Как на образчик принципиально иного метода представления своих героев следует, как кажется, указать на серию петербургского издательства “Гиперион”, названную “Петербургская поэтическая культура”. Пока вышло две книги. Обе они посвящены творчеству поэтов уже достаточно известных, но вносят существенные новации в канон. Новые стихотворения Комаровского (немного — но их ведь и вообще считанное число) и не публиковавшийся доселе вариант вагиновских “Петербургских ночей” свидетельствуют, что слово “культура” в заглавии серии употреблено вовсе не напрасно.
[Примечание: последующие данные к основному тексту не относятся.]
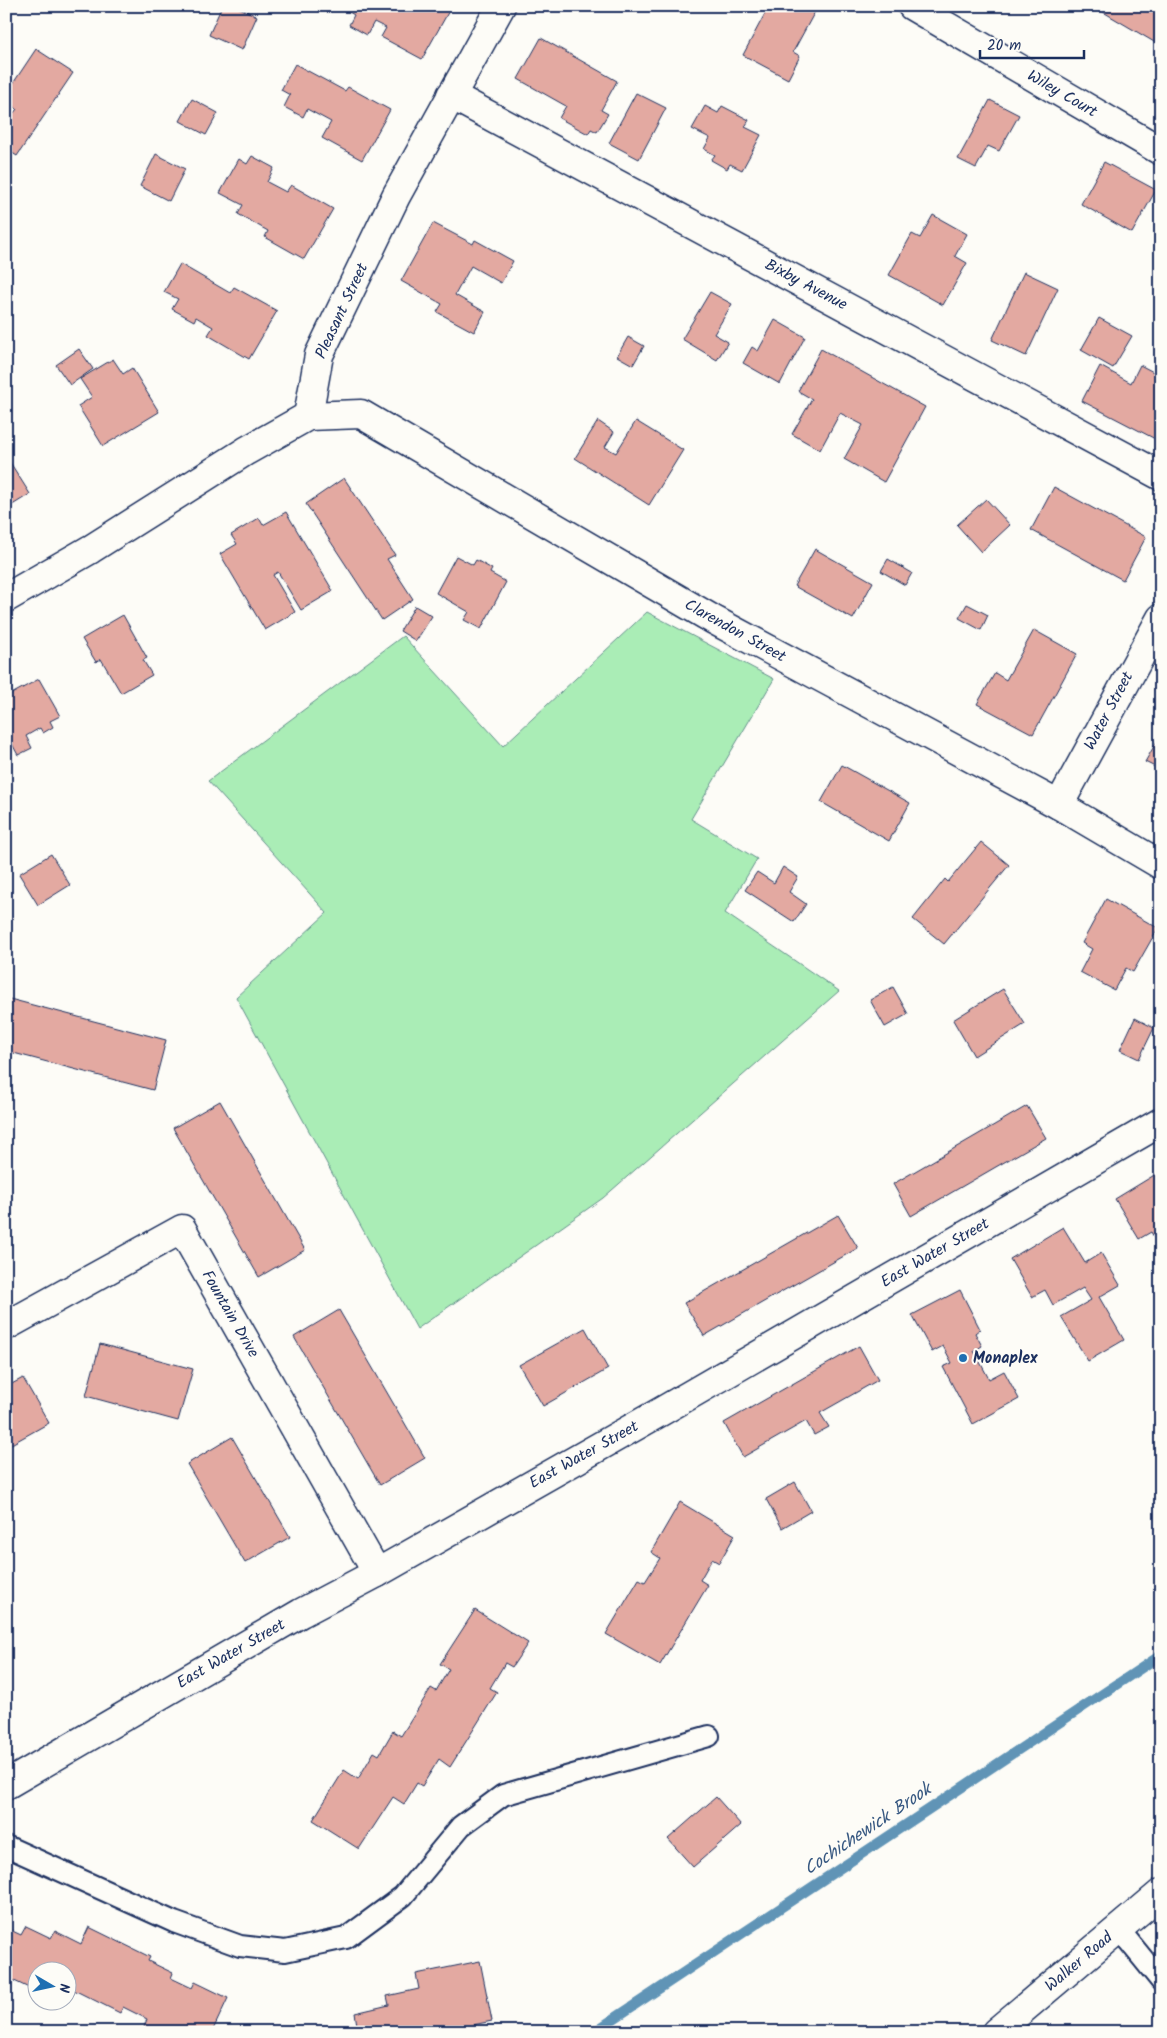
<svg xmlns="http://www.w3.org/2000/svg" width="1167" height="2038" font-family="Kalam,sans-serif">
<style>
.green{fill:#aaedb6;stroke:#628e8a}
.lines{fill:none;stroke-linecap:round;stroke-linejoin:round}
.stream{stroke:#6094b6;stroke-width:10}
.building{fill:#e3a9a1;stroke:#1b2f5e}
.service-casing{stroke:#1b2f5e;stroke-width:24}
.minor-casing{stroke:#1b2f5e;stroke-width:31}
.service{stroke:#fdfcf7;stroke-width:20}
.minor{stroke:#fdfcf7;stroke-width:28}
.poi-dot{fill:#1f6fb2;stroke:#fdfcf7;stroke-width:2}
.labels{text-anchor:middle;dominant-baseline:central;stroke-width:4;stroke-linejoin:round;paint-order:stroke}
.street-label{font-size:16px;fill:#1b2f5e;stroke:#fdfcf7}
.poi-label{font-size:16px;font-weight:bold;fill:#1b2f5e;stroke:#fdfcf7;text-anchor:start}
.water-label{font-size:18px;font-style:italic;fill:#385982;stroke:#fdfcf7}
</style>
<rect width="100%" height="100%" fill="#fdfcf7"/>
<filter id="ink" filterUnits="userSpaceOnUse"><feTurbulence type="fractalNoise" baseFrequency=".02" numOctaves="2"/><feDisplacementMap in="SourceGraphic" scale="10" xChannelSelector="R" yChannelSelector="G"/><feConvolveMatrix kernelMatrix="1 2 1 2 8 2 1 2 1" color-interpolation-filters="sRGB"/></filter>
<g filter="url(#ink)">
<path class="green" d="M 647,612 L 774,679 L 691,819 L 757,859 L 725,913 L 839,991 L 603,1198 L 417,1329 L 236,997 L 327,913 L 208,781 L 403,636 L 503,746 Z"/>
<g class="lines">
<path class="stream" d="M 594,2032 L 1161,1655"/>
</g>
<g class="building">
<path d="M 222,6 L 235,6 L 257,16 L 242,50 L 209,35 Z"/>
<path d="M 340,6 L 444,6 L 450,9 L 422,59 L 381,37 L 386,28 L 374,22 L 367,35 L 349,25 L 354,15 Z"/>
<path d="M 769,6 L 818,6 L 793,52 L 800,56 L 788,79 L 743,55 Z"/>
<path d="M 1093,6 L 1161,6 L 1161,46 Z"/>
<path d="M 541,38 L 617,81 L 601,110 L 608,114 L 597,132 L 591,129 L 588,134 L 559,118 L 566,106 L 518,79 Z"/>
<path d="M 36,49 L 73,73 L 17,156 L 6,149 L 6,117 L 9,119 L 17,109 L 6,101 L 6,94 Z"/>
<path d="M 295,64 L 345,91 L 348,87 L 390,110 L 362,160 L 322,138 L 331,122 L 307,109 L 303,117 L 284,107 L 290,95 L 281,90 Z"/>
<path d="M 636,93 L 666,108 L 639,159 L 609,143 Z"/>
<path d="M 192,99 L 218,113 L 206,135 L 180,121 Z"/>
<path d="M 990,100 L 1019,115 L 999,151 L 988,146 L 976,168 L 958,159 Z"/>
<path d="M 705,106 L 718,113 L 722,106 L 749,120 L 745,127 L 761,135 L 742,170 L 730,164 L 727,169 L 711,160 L 715,155 L 704,149 L 710,138 L 692,129 Z"/>
<path d="M 156,154 L 185,169 L 169,201 L 140,186 Z"/>
<path d="M 252,156 L 274,168 L 267,182 L 286,192 L 291,185 L 333,209 L 304,259 L 265,237 L 268,231 L 238,214 L 243,205 L 220,193 L 239,159 L 247,164 Z"/>
<path d="M 1104,162 L 1156,190 L 1132,233 L 1081,204 Z"/>
<path d="M 933,215 L 967,234 L 955,256 L 967,263 L 943,305 L 889,275 L 912,234 L 920,238 Z"/>
<path d="M 433,223 L 473,244 L 475,240 L 513,261 L 501,283 L 471,266 L 455,295 L 485,312 L 474,332 L 437,312 L 442,304 L 401,281 Z"/>
<path d="M 180,264 L 230,293 L 234,287 L 277,311 L 249,359 L 208,335 L 213,327 L 196,317 L 194,321 L 172,309 L 178,299 L 164,292 Z"/>
<path d="M 1024,272 L 1058,288 L 1026,356 L 992,340 Z"/>
<path d="M 710,292 L 732,304 L 714,334 L 728,342 L 717,360 L 682,339 Z"/>
<path d="M 1099,318 L 1132,336 L 1113,368 L 1081,350 Z"/>
<path d="M 775,320 L 805,337 L 780,384 L 743,363 L 752,347 L 758,351 Z"/>
<path d="M 628,337 L 644,346 L 633,365 L 617,356 Z"/>
<path d="M 79,349 L 93,369 L 70,385 L 56,365 Z"/>
<path d="M 821,349 L 925,407 L 884,482 L 844,459 L 863,425 L 840,413 L 820,450 L 792,434 L 812,399 L 798,391 Z"/>
<path d="M 113,359 L 123,374 L 132,368 L 159,412 L 103,446 L 78,406 L 92,397 L 80,379 Z"/>
<path d="M 1140,365 L 1161,376 L 1161,442 L 1082,401 L 1100,366 L 1131,383 Z"/>
<path d="M 598,421 L 614,432 L 605,447 L 616,453 L 636,421 L 683,450 L 649,505 L 575,458 Z"/>
<path d="M 6,456 L 30,494 L 6,509 Z"/>
<path d="M 344,478 L 395,555 L 387,559 L 413,599 L 382,620 L 306,504 Z"/>
<path d="M 1054,487 L 1146,537 L 1123,580 L 1031,530 Z"/>
<path d="M 986,499 L 1010,525 L 981,552 L 957,525 Z"/>
<path d="M 286,512 L 333,591 L 301,610 L 278,572 L 273,575 L 295,612 L 265,630 L 220,554 L 237,544 L 231,535 L 259,518 L 263,525 Z"/>
<path d="M 815,549 L 873,582 L 853,619 L 794,586 Z"/>
<path d="M 456,556 L 473,565 L 476,560 L 492,569 L 490,573 L 506,582 L 481,629 L 464,620 L 469,612 L 436,593 Z"/>
<path d="M 888,559 L 912,573 L 905,585 L 881,571 Z"/>
<path d="M 967,604 L 988,615 L 981,630 L 959,618 Z"/>
<path d="M 415,606 L 432,616 L 416,641 L 400,631 Z"/>
<path d="M 123,615 L 147,658 L 143,660 L 152,675 L 121,693 L 101,659 L 96,662 L 82,639 Z"/>
<path d="M 1034,630 L 1077,654 L 1033,734 L 977,704 L 995,673 L 1006,680 Z"/>
<path d="M 39,679 L 60,716 L 50,721 L 53,727 L 43,733 L 40,728 L 26,736 L 32,748 L 18,755 L 12,744 L 7,747 L 6,745 L 6,697 Z"/>
<path d="M 1161,734 L 1161,770 L 1145,762 Z"/>
<path d="M 842,765 L 910,803 L 889,841 L 821,802 Z"/>
<path d="M 981,842 L 1009,865 L 944,944 L 913,919 L 945,879 L 948,882 Z"/>
<path d="M 51,854 L 70,885 L 38,905 L 19,874 Z"/>
<path d="M 783,867 L 798,877 L 789,892 L 806,904 L 794,922 L 745,890 L 757,872 L 774,883 Z"/>
<path d="M 1106,899 L 1158,928 L 1133,972 L 1126,968 L 1114,990 L 1080,972 L 1092,949 L 1082,943 Z"/>
<path d="M 893,987 L 908,1014 L 885,1027 L 870,1000 Z"/>
<path d="M 1003,989 L 1025,1024 L 974,1056 L 953,1020 Z"/>
<path d="M 6,998 L 166,1040 L 153,1090 L 6,1051 Z"/>
<path d="M 1135,1018 L 1154,1028 L 1139,1059 L 1120,1050 Z"/>
<path d="M 220,1101 L 305,1250 L 259,1277 L 173,1128 Z"/>
<path d="M 1027,1106 L 1046,1138 L 911,1216 L 893,1184 Z"/>
<path d="M 1161,1171 L 1161,1245 L 1159,1246 L 1151,1232 L 1139,1239 L 1115,1199 Z"/>
<path d="M 838,1215 L 858,1248 L 704,1336 L 684,1303 Z"/>
<path d="M 1063,1227 L 1085,1263 L 1101,1253 L 1120,1285 L 1099,1297 L 1124,1340 L 1088,1361 L 1061,1317 L 1091,1300 L 1083,1288 L 1053,1305 L 1045,1290 L 1032,1297 L 1010,1259 Z"/>
<path d="M 960,1290 L 980,1329 L 975,1333 L 982,1346 L 974,1351 L 989,1379 L 1004,1371 L 1019,1399 L 973,1424 L 943,1367 L 952,1363 L 943,1346 L 932,1352 L 912,1315 Z"/>
<path d="M 339,1310 L 425,1458 L 380,1485 L 294,1337 Z"/>
<path d="M 585,1328 L 608,1369 L 543,1406 L 519,1365 Z"/>
<path d="M 100,1344 L 193,1369 L 178,1421 L 86,1396 Z"/>
<path d="M 859,1346 L 878,1380 L 820,1413 L 829,1427 L 814,1435 L 806,1421 L 743,1457 L 724,1423 Z"/>
<path d="M 23,1378 L 49,1423 L 6,1447 L 6,1387 Z"/>
<path d="M 232,1437 L 290,1537 L 245,1563 L 187,1464 Z"/>
<path d="M 795,1482 L 811,1511 L 782,1528 L 766,1499 Z"/>
<path d="M 680,1502 L 735,1535 L 719,1563 L 712,1559 L 700,1580 L 708,1585 L 660,1665 L 606,1634 L 639,1579 L 645,1582 L 660,1558 L 651,1552 Z"/>
<path d="M 475,1610 L 528,1643 L 512,1667 L 505,1663 L 490,1688 L 497,1692 L 450,1767 L 439,1759 L 422,1786 L 417,1783 L 404,1804 L 393,1797 L 359,1849 L 313,1820 L 344,1770 L 358,1779 L 374,1752 L 379,1755 L 393,1731 L 401,1736 L 431,1688 L 436,1691 L 449,1669 L 440,1664 Z"/>
<path d="M 716,1797 L 741,1825 L 693,1867 L 668,1839 Z"/>
<path d="M 26,1926 L 51,1938 L 55,1931 L 81,1944 L 89,1927 L 150,1957 L 148,1961 L 173,1973 L 171,1978 L 192,1988 L 195,1982 L 228,1998 L 212,2032 L 154,2032 L 144,2027 L 147,2019 L 123,2007 L 120,2013 L 68,1987 L 68,1970 L 38,1970 L 38,1984 L 34,1982 L 31,1989 L 6,1977 L 6,1928 L 21,1935 Z"/>
<path d="M 480,1961 L 492,2021 L 440,2032 L 324,2032 L 357,2025 L 355,2013 L 389,2005 L 387,1996 L 419,1989 L 416,1974 Z"/>
</g>
<g class="lines">
<defs>
<g id="service">
<path d="M 6,1846 L 174,1922 L 240,1946 L 285,1951 L 346,1938 L 403,1896 L 461,1826 L 503,1795 L 709,1736"/>
<path d="M 1118,1928 L 1161,1981"/>
</g>
<g id="minor">
<path d="M 912,6 L 1161,151"/>
<path d="M 451,95 L 1161,476"/>
<path d="M 308,416 L 319,355 L 396,196 L 501,6"/>
<path d="M 6,598 L 91,549 L 246,451 L 308,416 L 361,414 L 714,620 L 1059,805 L 1161,865"/>
<path d="M 1059,805 L 1161,618"/>
<path d="M 6,1326 L 182,1229 L 377,1573"/>
<path d="M 6,1785 L 301,1613 L 377,1573 L 662,1411 L 1161,1122"/>
<path d="M 996,2032 L 1161,1893"/>
</g>
</defs>
<use href="#service" class="service-casing"/>
<use href="#minor" class="minor-casing"/>
<use href="#service" class="service"/>
<use href="#minor" class="minor"/>
</g>
</g>
<circle class="poi-dot" cx="963" cy="1358" r="5"/>
<g class="labels">
<g class="street-label">
<text transform="translate(1062 94) rotate(30)">Wiley Court</text>
<text transform="translate(806 285) rotate(28)">Bixby Avenue</text>
<text transform="translate(342 311) rotate(-65)">Pleasant Street</text>
<text transform="translate(735 631) rotate(29)">Clarendon Street</text>
<text transform="translate(1109 711) rotate(-62)">Water Street</text>
<text transform="translate(935 1253) rotate(-30)">East Water Street</text>
<text transform="translate(230 1314) rotate(60)">Fountain Drive</text>
<text transform="translate(584 1455) rotate(-29)">East Water Street</text>
<text transform="translate(231 1654) rotate(-30)">East Water Street</text>
<text transform="translate(1079 1962) rotate(-40)">Walker Road</text>
</g>
<g class="poi-label">
<text x="973" y="1358">Monaplex</text>
</g>
<g class="water-label">
<text transform="translate(868 1830) rotate(-34)">Cochichewick Brook</text>
</g>
</g>
<rect width="1167" height="2038" fill="none" stroke="#fdfcf7" stroke-width="25"/>
<rect x="12" y="12" width="1142" height="2013" fill="none" stroke="#1b2f5e" stroke-width="2" filter="url(#ink)"/>
<g transform="translate(52 1986) rotate(99)"><circle r="24" fill="#fdfcf7" stroke="#a3aaba"/>
<path d="M0-4L9 19L0 12L-9 19Z" fill="#1f6fb2"/>
<text y="-8" font-size="14" font-weight="bold" text-anchor="middle" fill="#1b2f5e">N</text>
</g>
<path d="M980 50v8h104v-8" fill="none" stroke="#1b2f5e" stroke-width="2.5"/>
<text x="987" y="50" font-size="15" fill="#1b2f5e" stroke="#fdfcf7" stroke-width="4" paint-order="stroke">20 m</text>
</svg>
Собственно говоря, издания такого рода можно было бы перечислять еще долго, но ради справедливости надо сказать и о том, что все настоятельнее в двери стучится история литературы новой эпохи, закончившейся совсем недавно. Журналу, посвятившему в свое время немало страниц памяти Леонида Черткова, надлежит отметить выход книги его стихов, тем более, что издана она весьма ограниченным тиражом и на радость библиофилам существует в двух вариантах, отличающихся контртитулом: в одном факсимильно воспроизведен автограф Черткова, в другом прощальная фотография, сделанная К.М. Азадовским. Влиятельный в московских литературных кругах поэт 50-х, лагерник, потом один из самых ярких литературных разыскателей 60-х, у которого многие учились, даже не зная его лично, не приспособившийся к жизни изгнанник 70-х и более поздних годов — он постепенно входит в историю той литературы, которую сам создавал, не делая, кажется, особой разницы между открываемыми именами и пишущимися стихами.

Конечно, нам удалось рассказать далеко не обо всем. Но и представленное, как кажется, дает почувствовать, как постепенно захватывает поток истории сегодняшнюю действительность, заставляя пристальнее вглядываться и в недавнее, и в постепенно удаляющееся, и в совсем уже почти неразличимое.